Give again, word for word, every line in the entries below from the line with "notepad: present [68,491,263,568]" up to and including the line with "teapot: present [141,607,373,737]", and no other line.

──────── Records supplied

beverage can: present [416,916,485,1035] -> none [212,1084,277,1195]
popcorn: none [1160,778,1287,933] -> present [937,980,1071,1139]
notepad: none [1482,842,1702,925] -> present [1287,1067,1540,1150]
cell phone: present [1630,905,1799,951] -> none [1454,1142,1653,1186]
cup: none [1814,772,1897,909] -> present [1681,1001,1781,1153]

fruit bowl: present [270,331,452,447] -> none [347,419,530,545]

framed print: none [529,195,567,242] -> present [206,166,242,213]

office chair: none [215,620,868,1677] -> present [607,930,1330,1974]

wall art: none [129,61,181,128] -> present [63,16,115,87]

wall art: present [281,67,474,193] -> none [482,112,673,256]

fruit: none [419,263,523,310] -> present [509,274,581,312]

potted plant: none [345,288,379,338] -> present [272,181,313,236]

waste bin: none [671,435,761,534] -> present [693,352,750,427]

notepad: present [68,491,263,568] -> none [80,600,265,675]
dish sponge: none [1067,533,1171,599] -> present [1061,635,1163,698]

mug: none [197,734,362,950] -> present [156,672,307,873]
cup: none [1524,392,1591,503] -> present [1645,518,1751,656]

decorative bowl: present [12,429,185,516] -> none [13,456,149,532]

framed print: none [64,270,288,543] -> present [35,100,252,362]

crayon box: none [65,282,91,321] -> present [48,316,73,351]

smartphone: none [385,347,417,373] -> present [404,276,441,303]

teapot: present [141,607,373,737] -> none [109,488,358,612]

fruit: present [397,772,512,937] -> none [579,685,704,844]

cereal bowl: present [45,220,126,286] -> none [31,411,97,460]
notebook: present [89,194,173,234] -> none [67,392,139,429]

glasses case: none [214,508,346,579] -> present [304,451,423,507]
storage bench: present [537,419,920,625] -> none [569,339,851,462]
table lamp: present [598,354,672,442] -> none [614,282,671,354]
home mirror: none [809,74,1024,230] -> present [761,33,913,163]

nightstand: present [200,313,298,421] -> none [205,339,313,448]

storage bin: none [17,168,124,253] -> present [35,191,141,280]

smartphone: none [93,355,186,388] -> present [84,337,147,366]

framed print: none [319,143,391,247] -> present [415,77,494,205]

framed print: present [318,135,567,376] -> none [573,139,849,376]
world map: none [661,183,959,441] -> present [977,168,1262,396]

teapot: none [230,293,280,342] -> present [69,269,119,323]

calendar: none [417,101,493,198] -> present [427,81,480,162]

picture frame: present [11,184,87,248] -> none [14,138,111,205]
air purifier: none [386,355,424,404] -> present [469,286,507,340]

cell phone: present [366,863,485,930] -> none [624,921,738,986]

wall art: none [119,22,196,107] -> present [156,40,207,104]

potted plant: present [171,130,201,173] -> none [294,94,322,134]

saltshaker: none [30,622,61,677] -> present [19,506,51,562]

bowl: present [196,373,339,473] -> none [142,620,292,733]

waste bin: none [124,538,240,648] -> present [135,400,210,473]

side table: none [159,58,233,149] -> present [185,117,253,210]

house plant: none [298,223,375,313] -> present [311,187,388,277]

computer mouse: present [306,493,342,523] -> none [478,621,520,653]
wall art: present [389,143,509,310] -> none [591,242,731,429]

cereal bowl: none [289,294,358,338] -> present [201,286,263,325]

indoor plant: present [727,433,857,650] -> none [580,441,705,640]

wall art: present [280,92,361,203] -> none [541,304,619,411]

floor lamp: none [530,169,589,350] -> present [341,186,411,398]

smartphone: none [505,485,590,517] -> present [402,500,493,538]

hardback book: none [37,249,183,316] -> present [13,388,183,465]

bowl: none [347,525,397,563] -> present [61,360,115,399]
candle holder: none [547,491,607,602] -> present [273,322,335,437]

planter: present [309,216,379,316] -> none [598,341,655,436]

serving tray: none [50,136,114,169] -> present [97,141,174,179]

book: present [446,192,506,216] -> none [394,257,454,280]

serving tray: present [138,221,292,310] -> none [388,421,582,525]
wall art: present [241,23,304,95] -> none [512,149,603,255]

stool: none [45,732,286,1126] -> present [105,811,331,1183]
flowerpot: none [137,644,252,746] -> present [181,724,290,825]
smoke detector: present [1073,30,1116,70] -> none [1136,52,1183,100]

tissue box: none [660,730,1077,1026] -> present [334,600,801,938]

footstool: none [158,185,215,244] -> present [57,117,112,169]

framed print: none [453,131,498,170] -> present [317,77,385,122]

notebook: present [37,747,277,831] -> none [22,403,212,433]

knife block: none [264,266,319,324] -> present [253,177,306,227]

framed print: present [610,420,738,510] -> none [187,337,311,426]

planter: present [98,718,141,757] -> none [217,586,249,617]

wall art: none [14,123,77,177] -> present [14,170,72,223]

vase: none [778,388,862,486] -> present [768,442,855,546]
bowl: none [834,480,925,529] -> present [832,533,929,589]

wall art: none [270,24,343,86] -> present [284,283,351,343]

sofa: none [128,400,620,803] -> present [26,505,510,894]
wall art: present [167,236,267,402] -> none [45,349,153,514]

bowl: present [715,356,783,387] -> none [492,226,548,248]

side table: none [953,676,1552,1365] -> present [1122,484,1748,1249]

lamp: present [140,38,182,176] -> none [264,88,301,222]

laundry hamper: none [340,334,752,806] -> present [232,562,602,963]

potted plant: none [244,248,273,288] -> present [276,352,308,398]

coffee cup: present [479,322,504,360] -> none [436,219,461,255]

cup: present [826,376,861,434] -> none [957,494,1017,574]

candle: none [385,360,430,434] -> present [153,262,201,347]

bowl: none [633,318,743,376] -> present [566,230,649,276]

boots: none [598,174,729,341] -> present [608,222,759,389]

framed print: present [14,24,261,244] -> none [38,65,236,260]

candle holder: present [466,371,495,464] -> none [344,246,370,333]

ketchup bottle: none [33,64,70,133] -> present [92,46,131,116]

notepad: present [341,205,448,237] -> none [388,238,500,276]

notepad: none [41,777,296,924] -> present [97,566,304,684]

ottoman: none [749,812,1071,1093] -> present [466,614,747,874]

────────────────

• **Result below**:
notepad: present [68,491,263,568] -> none [80,600,265,675]
dish sponge: none [1067,533,1171,599] -> present [1061,635,1163,698]

mug: none [197,734,362,950] -> present [156,672,307,873]
cup: none [1524,392,1591,503] -> present [1645,518,1751,656]

decorative bowl: present [12,429,185,516] -> none [13,456,149,532]

framed print: none [64,270,288,543] -> present [35,100,252,362]

crayon box: none [65,282,91,321] -> present [48,316,73,351]

smartphone: none [385,347,417,373] -> present [404,276,441,303]

teapot: present [141,607,373,737] -> none [109,488,358,612]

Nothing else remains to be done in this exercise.